FLORENCE - Craig Alberty, assistant professor of music and director of instrumental activities at Francis Marion University, will have a composition entitled "Bricodeth" performed at the 2000 World Saxophone Congress July 5-9, 2000, in Montreal.
The work was created for a saxophone soloist with recorded accompaniment and will be performed by Dr. Kenneth Carroll, Instructor of Saxophone and Director of Bands at the University of Alabama at Birmingham. The piece is "contemporary classical" or "art" music, divided into two sections -- a slow, lyrical beginning, followed by an energetic, rhythmic section.
"The solo part (saxophone) is very difficult and can only be played by an accomplished artist (virtuoso). The accompaniment is recorded synthesizers using an orchestral approach without using imitative sounds of orchestral instruments," Alberty said. Alberty has also been commissioned by Carroll to write a work for percussion and saxophone to be performed at the New Millenium Conference of the North American Saxophone Alliance, set for March 7-10, 2000, in Tucson, Ariz.
Not yet sure what form that musical piece will take, Alberty knows it will be for solo saxophone with a percussionist playing a multitude of instruments, including several types of drums, "color" instruments (tambourine, triangle, castanets, etc.), and keyboard percussion (marimba, bells).

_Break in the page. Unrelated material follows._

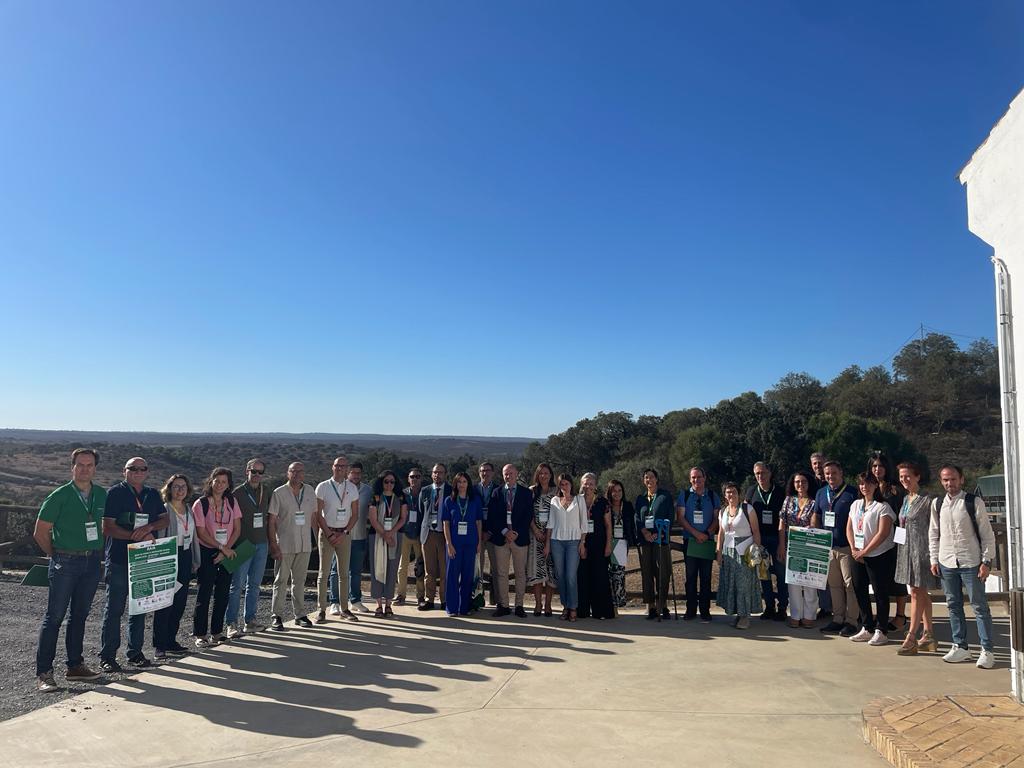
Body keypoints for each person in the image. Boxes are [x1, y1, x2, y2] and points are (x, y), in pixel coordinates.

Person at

"The two performers are very capable," Alberty said. "I'll attempt to showcase their exceptional abilities."
Alberty also has had two works for concert band accepted for publication by TRN Music Publishers in Ruidoso, N.M., "A Jubilant Flourish" and "Air from County Derry." The FMU Wind Symphony performed both last year.
Alberty completed the fanfare to accompany the FMU Alma Mater, a tune known as "Chester," a Revolutionary War tune by William Billings. "The fanfare is an original composition based (loosely) on that tune," he said. The University of South Carolina Faculty Brass performed the fanfare at FMU's presidential inauguration of Dr. Luther F. "Fred" Carter on Aug. 27.